The U.S. Patent Office has granted nearly 40,000 patents relating to cannabis, with almost half of all patents falling under category A61K. This subclass covers drugs or other biological compositions which are classified as “preparations for medical, dental, or toilet purposes,” whether set forth as a composition (mixture), process of preparing the composition or process of treating using the composition.
A more noticeable patent on this list is U.S. Patent No. 6,630,507, which covers the potential use of non-psychoactive cannabinoids, filed on February 2nd 2001, by the Department of Health and Human Services (HHS). The patent lists the use of specific cannabinoids found within Cannabis sativa in certain neurodegenerative diseases such as Alzheimer’s, Parkinson’s, and HIV dementia. [1]Major social media controversy erupted over this patent in 2016 when the DEA rejected a petition to reschedule cannabis.
A majority of the government’s cannabis patents focus on the cannabinoid receptors themselves, including a gene code that can be inserted into microbes and expressed, known as a “recombinant gene vector,” for in vitro research.[3] Also listed are small-molecule cannabinoid analogs of cannabinoid-like receptors. These agonists or antagonists can test how they affect the normal activity of these receptors in the living organism [2,5] Finally, the government also patented a method for how to best reduce symptoms of disorders resulting from improper functioning of cannabinoid receptors—including liver, stomach, and lung cancer! [4]
Cannabis sativa clearly contains molecules recognized as medicinal by a U.S. government agency.Why is it, then, that cannabinoids remain on the DEA’s Schedule One list of compounds, including CBD, despite GW Pharmaceuticals getting the approval of the U.S. Food and Drug Administration, to vend their CBD-based Epidiolex? Although U.S. Patent No. 6,630,507 has been the most prominent example of the endorsement of the medicinal power of cannabinoids by a government agency in recent years, the application for governmental cannabis-related patents is a direct contradiction of the government’s own definition of what constitutes a Schedule One drug.
“Naturally, it shows that there is a certain amount of hypocrisy that there is ‘no accepted medical use’ for cannabis according to federal law,” said Sam Mendez, an intellectual property and public policy lawyer who serves as the executive director of the University of Washington’s Cannabis Law & Policy Project. “And yet here you have the very same government owning a patent for, ostensibly, a medical use for [cannabis].”

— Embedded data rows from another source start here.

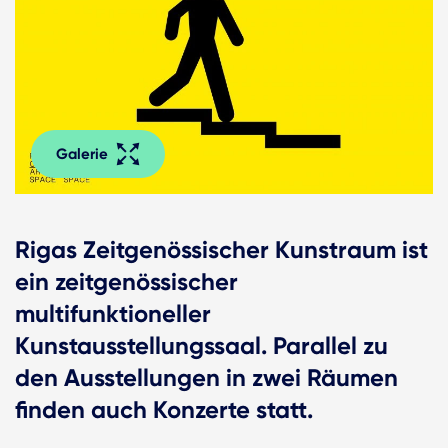
Galerie
Rigas Zeitgenössischer Kunstraum ist
ein zeitgenössischer
multifunktioneller
Kunstausstellungssaal. Parallel zu
den Ausstellungen in zwei Räumen
finden auch Konzerte statt.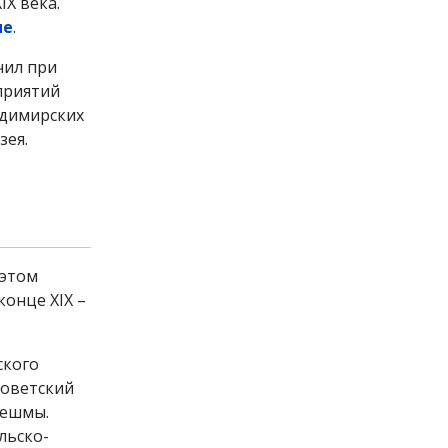
X века.
не
.
чил при
дприятий
адимирских
зея.
 этом
конце XIX –
ского
Советский
нешмы.
льско-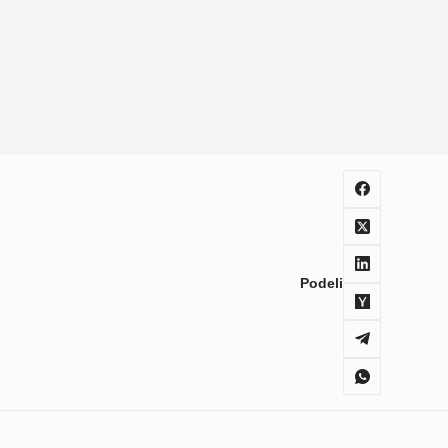
Podeli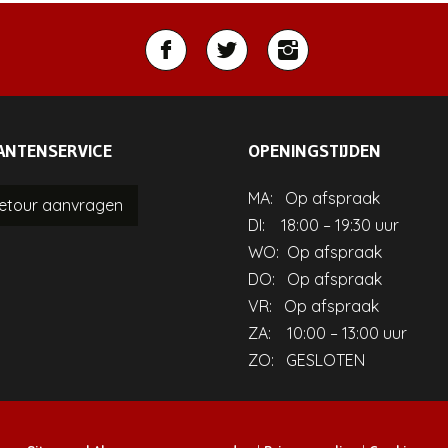
ANTENSERVICE
OPENINGSTIJDEN
MA: Op afspraak
retour
aanvragen
DI: 18:00 – 19:30 uur
WO: Op afspraak
DO: Op afspraak
VR: Op afspraak
ZA: 10:00 – 13:00 uur
ZO: GESLOTEN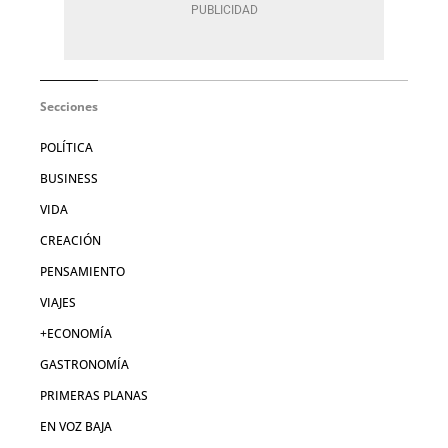
Secciones
POLÍTICA
BUSINESS
VIDA
CREACIÓN
PENSAMIENTO
VIAJES
+ECONOMÍA
GASTRONOMÍA
PRIMERAS PLANAS
EN VOZ BAJA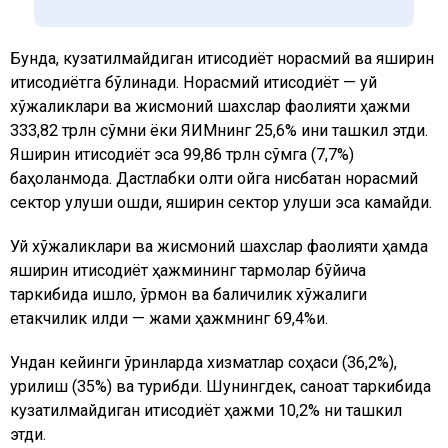
Бунда,
кузатилмайдиган иқтисодиёт
норасмий
ва
яширин
иқтисодиёт
га бўлинади. Норасмий иқтисодиёт — уй
хўжаликлари ва жисмоний шахслар фаолияти ҳажми
333,82 трлн сўмни ёки ЯИМнинг 25,6% ини ташкил этди.
Яширин иқтисодиёт эса 99,86 трлн сўмга (7,7%)
баҳоланмоқда. Дастлабки олти ойга нисбатан норасмий
сектор улуши ошди, яширин сектор улуши эса камайди.
Уй хўжаликлари ва жисмоний шахслар фаолияти ҳамда
яширин иқтисодиёт ҳажмининг тармоқлар бўйича
таркибида қишлоқ, ўрмон ва балиқчилик хўжалиги
етакчилик қилди — жами ҳажмнинг 69,4%и.
Ундан кейинги ўринларда хизматлар соҳаси (36,2%),
қурилиш (35%) ва турибди. Шунингдек, саноат таркибида
кузатилмайдиган иқтисодиёт ҳажми 10,2% ни ташкил
этди.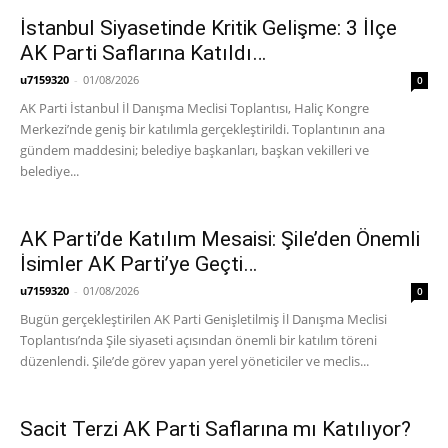
İstanbul Siyasetinde Kritik Gelişme: 3 İlçe
AK Parti Saflarına Katıldı…
u7159320
-
01/08/2026
0
AK Parti İstanbul İl Danışma Meclisi Toplantısı, Haliç Kongre
Merkezi’nde geniş bir katılımla gerçekleştirildi. Toplantının ana
gündem maddesini; belediye başkanları, başkan vekilleri ve
belediye...
AK Parti’de Katılım Mesaisi: Şile’den Önemli
İsimler AK Parti’ye Geçti…
u7159320
-
01/08/2026
0
Bugün gerçekleştirilen AK Parti Genişletilmiş İl Danışma Meclisi
Toplantısı’nda Şile siyaseti açısından önemli bir katılım töreni
düzenlendi. Şile’de görev yapan yerel yöneticiler ve meclis...
Sacit Terzi AK Parti Saflarına mı Katılıyor?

Mendez, along with patent lawyers, the research arm of the HHS, and the New York bio pharmaceutical firm that’s working as an exclusive licensee under the patent, caution us that the existence of government-owned cannabis patents does not signal that federal legalization is on the horizon.

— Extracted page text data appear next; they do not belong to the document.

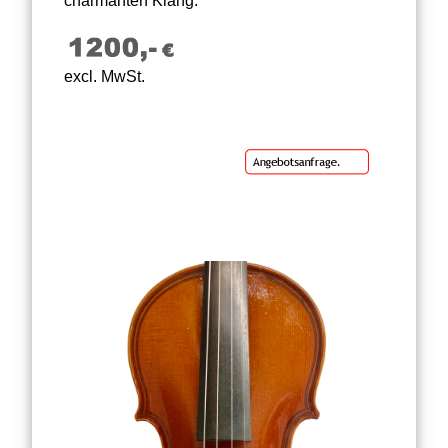
charmanten Klang.
excl. MwSt.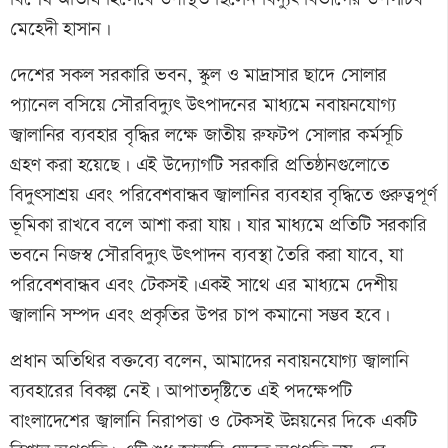
মেহেদী হাসান।
দেশের সকল সরকারি ভবন, স্কুল ও মাদ্রাসার ছাদে সোলার
প্যানেল বসিয়ে সৌরবিদ্যুৎ উৎপাদনের মাধ্যমে নবায়নযোগ্য
জ্বালানির ব্যবহার বৃদ্ধির লক্ষে জাতীয় রুফটপ সোলার কর্মসূচি
গ্রহণ করা হয়েছে। এই উদ্যোগটি সরকারি প্রতিষ্ঠানগুলোতে
বিদুৎসাশ্রয় এবং পরিবেশবান্ধব জ্বালানির ব্যবহার বৃদ্ধিতে গুরুত্বপূর্ণ
ভূমিকা রাখবে বলে আশা করা যায়। যার মাধ্যমে প্রতিটি সরকারি
ভবনে নিজস্ব সৌরবিদ্যুৎ উৎপাদন ব্যবস্থা তৈরি করা যাবে, যা
পরিবেশবান্ধব এবং টেকসই।একই সাথে এর মাধ্যমে দেশীয়
জ্বালানি সম্পদ এবং প্রকৃতির উপর চাপ কমানো সম্ভব হবে।
প্রধান অতিথির বক্তব্যে বলেন, আমাদের নবায়নযোগ্য জ্বালানি
ব্যবহারের বিকল্প নেই। আপাতদৃষ্টিতে এই পদক্ষেপটি
বাংলাদেশের জ্বালানি নিরাপত্তা ও টেকসই উন্নয়নের দিকে একটি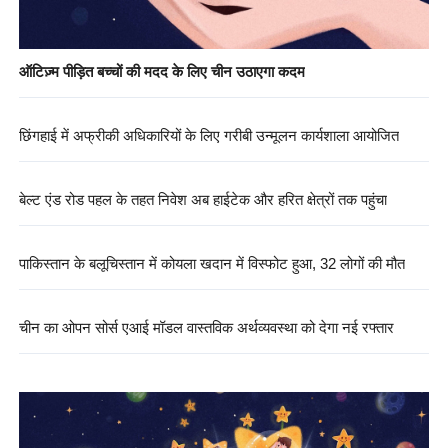
ऑटिज़्म पीड़ित बच्चों की मदद के लिए चीन उठाएगा कदम
छिंगहाई में अफ्रीकी अधिकारियों के लिए गरीबी उन्मूलन कार्यशाला आयोजित
बेल्ट एंड रोड पहल के तहत निवेश अब हाईटेक और हरित क्षेत्रों तक पहुंचा
पाकिस्तान के बलूचिस्तान में कोयला खदान में विस्फोट हुआ, 32 लोगों की मौत
चीन का ओपन सोर्स एआई मॉडल वास्तविक अर्थव्यवस्था को देगा नई रफ्तार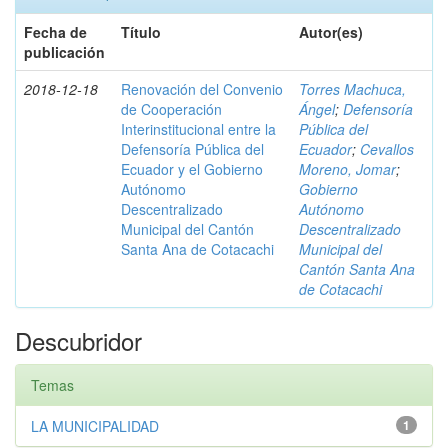
Fecha de
Título
Autor(es)
publicación
2018-12-18
Renovación del Convenio
Torres Machuca,
de Cooperación
Ángel
;
Defensoría
Interinstitucional entre la
Pública del
Defensoría Pública del
Ecuador
;
Cevallos
Ecuador y el Gobierno
Moreno, Jomar
;
Autónomo
Gobierno
Descentralizado
Autónomo
Municipal del Cantón
Descentralizado
Santa Ana de Cotacachi
Municipal del
Cantón Santa Ana
de Cotacachi
Descubridor
Temas
LA MUNICIPALIDAD
1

“The government is allowed to file and obtain patents, and that has no bearing on the Controlled Substances Act,” Mendez said.
References
- Hampson, Aidan J, Axelrod, Julius, and Grimaldi, Maurizio. Cannabinoids as antioxidants and neuroprotectants.US Department of Health and Human Services (HHS). U.S. Patent No. 6,630,507. Oct. 7th, 2003.

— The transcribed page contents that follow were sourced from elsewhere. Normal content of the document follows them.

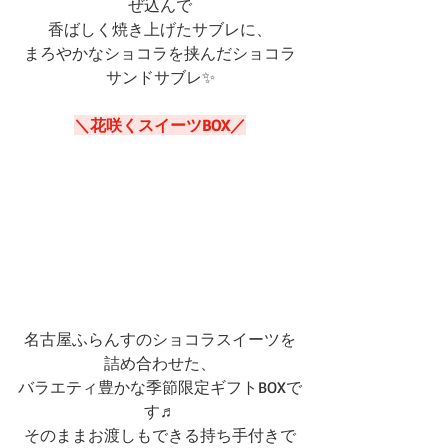
ぜ込んで
香ばしく焼き上げたサブレに、
まろやかなショコラを挟んだショコラ
サンドサブレ✨
＼花咲くスイーツBOX／
名古屋ふらんすのショコラスイーツを
詰め合わせた、
バラエティ豊かな季節限定ギフトBOXで
す♬
そのままお渡しもできる持ち手付きで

- Kunos, George, and Razdan, Raj K. Vasoconstrictor cannabinoid analogs.US Department of Health and Human Services (HHS). U.S. Patent No. 7,109,245. Sept. 19th, 2006.
- Bonner, Tom I., Brownstein, Michael J., Matsuda, Lisa A. Cannabinoid receptor.US Department of Health and Human Services (HHS). U.S. Patent No. 542,920. Jul. 14th, 1993.
- Wainer, Irving W., Bernier, Michel, and Paul, Rajib K. Methods of regulating cannabinoid receptor activity-related disorders and diseases.US Department of Health and Human Services (HHS). U.S. Patent No.15,225,643. Aug. 1st, 2016.
- Kunos, George, et al.Cannabinoid receptor mediating compounds.US Department of Health and Human Services (HHS). U.S. Patent No.9,765,031. Sept. 9th, 2017.